It’s that 6:30 a.m. routine again. You struggle to get off the bed because the sound of raindrops from outside is casting a forbidden spell called “laziness” upon your virtue. Without hesitation, you decide to wear a sweater to keep yourself warm on your way to school.
After an hour-and-a-half long discussion in an air-conditioned classroom, you leave your boredom inside and hurry out the door. Your mind was set to hear the music of the rain’s soothing, neutral hum. You are vying to once again bask in the cold, icy amihan breeze that just happened to pass over the city after about three months of scorching summer heat. You clutch your extra handkerchief, thinking that it’s better to catch a cold than to constantly complain about the heat while walking to the next class. It was going to be a dull, rainy day, and you are more than willing for it to stay that way — only to find yourself stepping into a gigantic oven full of humid air that seeps through your clothing. To make matters worse, you’re wearing a sweater.
The sweater indeed lives up to its name. Drenched in sweat, you spend the rest of your day wishing you had worn just a simple t-shirt to school. Umasa ka nanaman.
If there’s one thing to learn from the past years when it comes to weather in the Philippines, it’s that it’s unpredictable. Living in this country, you might have had a day in school struggling much like in the story above.
With that, brace yourself! Win…err…the rainy season is coming! Say goodbye to the warm, sunny days of July—or not. As we step on to the last month before the “ber-months” take over, and as the weather gets more stubborn by the minute, do you have what it takes to dress sharp and nail rain-or-shine good looks?
For Christian “CD” Sagun, a Sillimanian fashion blogger, “Layering is everything” in the rainy season.
According to him, lightweight and sturdy nylon rain jackets may protect you from the rain over what you usually wear.
“Don’t even think about wearing your nice sneakers [because] they’ll just get really dirty,” he added. He advised that when all else fails, you should always keep an emergency umbrella in your bag.
Most importantly, he pointed out that the rainy season is synonymous to dullness and monotony. The solution? According to CD, a simple “pop of color” in your get-up would suffice.
What if the weather goes bi-polar? Silliman University alumna and blogger Mariana Varela said, “You can compromise in different ways.”
She prefers olive coats or denim jackets to rock a chill vibe on a rainy day. According to her, wearing white jeans would not be quite a great idea as they might get soiled.
Like CD, she also advised that wearing something underneath a hoodie is the best way to cope with the stubborn weather. Just wear it when it’s rainy, remove it when it’s not.
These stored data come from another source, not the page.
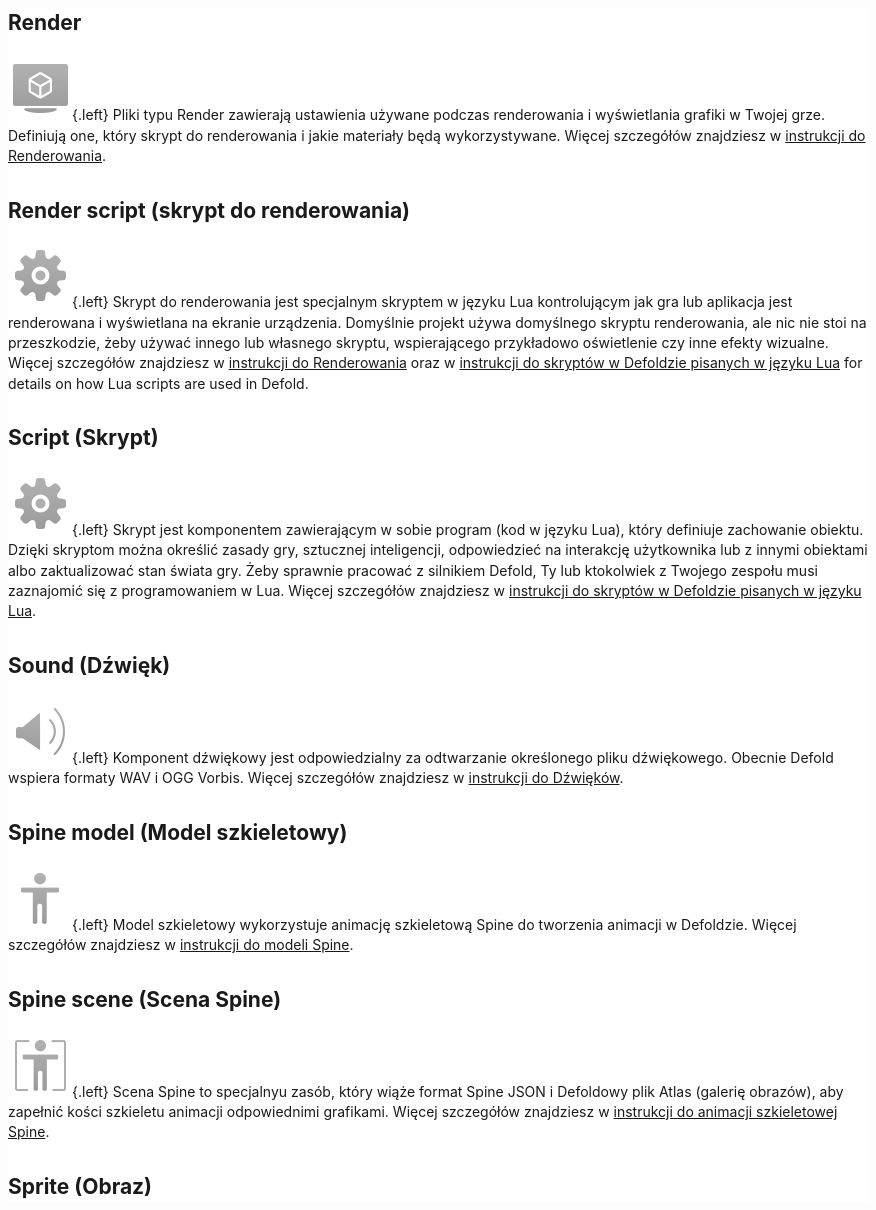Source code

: ## Render

![Render](images/icons/render.png){.left} Pliki typu Render zawierają ustawienia używane podczas renderowania i wyświetlania grafiki w Twojej grze. Definiują one, który skrypt do renderowania i jakie materiały będą wykorzystywane. Więcej szczegółów znajdziesz w [instrukcji do Renderowania](/manuals/render/).

## Render script (skrypt do renderowania)

![Render script](images/icons/script.png){.left} Skrypt do renderowania jest specjalnym skryptem w języku Lua kontrolującym jak gra lub aplikacja jest renderowana i wyświetlana na ekranie urządzenia. Domyślnie projekt używa domyślnego skryptu renderowania, ale nic nie stoi na przeszkodzie, żeby używać innego lub własnego skryptu, wspierającego przykładowo oświetlenie czy inne efekty wizualne. Więcej szczegółów znajdziesz w [instrukcji do Renderowania](/manuals/render/) oraz w [instrukcji do skryptów w Defoldzie pisanych w języku Lua](/manuals/lua) for details on how Lua scripts are used in Defold.

## Script (Skrypt)

![Script](images/icons/script.png){.left}  Skrypt jest komponentem zawierającym w sobie program (kod w języku Lua), który definiuje zachowanie obiektu. Dzięki skryptom można określić zasady gry, sztucznej inteligencji, odpowiedzieć na interakcję użytkownika lub z innymi obiektami albo zaktualizować stan świata gry. Żeby sprawnie pracować z silnikiem Defold, Ty lub ktokolwiek z Twojego zespołu musi zaznajomić się z programowaniem w Lua. Więcej szczegółów znajdziesz w [instrukcji do skryptów w Defoldzie pisanych w języku Lua](/manuals/lua).

## Sound (Dźwięk)

![Sound](images/icons/sound.png){.left} Komponent dźwiękowy jest odpowiedzialny za odtwarzanie określonego pliku dźwiękowego. Obecnie Defold wspiera formaty WAV i OGG Vorbis. Więcej szczegółów znajdziesz w [instrukcji do Dźwięków](/manuals/sound).

## Spine model (Model szkieletowy)

![Spine model](images/icons/spine-model.png){.left} Model szkieletowy wykorzystuje animację szkieletową Spine do tworzenia animacji w Defoldzie. Więcej szczegółów znajdziesz w [instrukcji do modeli Spine](/manuals/spinemodel).

## Spine scene (Scena Spine)

![Spine scene](images/icons/spine-scene.png){.left} Scena Spine to specjalnyu zasób, który wiąże format Spine JSON i Defoldowy plik Atlas (galerię obrazów), aby zapełnić kości szkieletu animacji odpowiednimi grafikami. Więcej szczegółów znajdziesz w [instrukcji do animacji szkieletowej Spine](/manuals/spine).

## Sprite (Obraz)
It takes a keen perspective for a person to appreciate fashion. At the end of the day, always keep in mind that fashion is an art, and how you dress is an expression of your feelings, thoughts, and advocacies. As CD said, “It’s never easy to openly express yourself through fashion. You have to know when to break the boundaries, when to flaunt it, and when to keep it to yourself. Be yourself. That’s really just it.”
Regardless of society’s standards, don’t ever be ashamed of the clothes you wear. It’s your personal freedom to choose. In fashion, no piece of clothing is ever “indecent.” Mariana even said, “Decency doesn’t come with the clothes you wear, decency is within you.”
Let the “sweater weather” be an opportunity! Be creative with your apparel and maximize your wardrobe. Trust your fashion sense and be confident. Most of all, make it a point to feel as comfortable as possible with what you wear. In Biology, there is a saying, “form fits function.” It dictates that an object or organism is designed in such a way that the appearance of its parts fits its main use. Dressing up caters to this idea. Wearing clothes with the purpose of not only to protect one’s self, but also to look and feel good amid the country’s untamable weather, may very well be a reflection of that principle.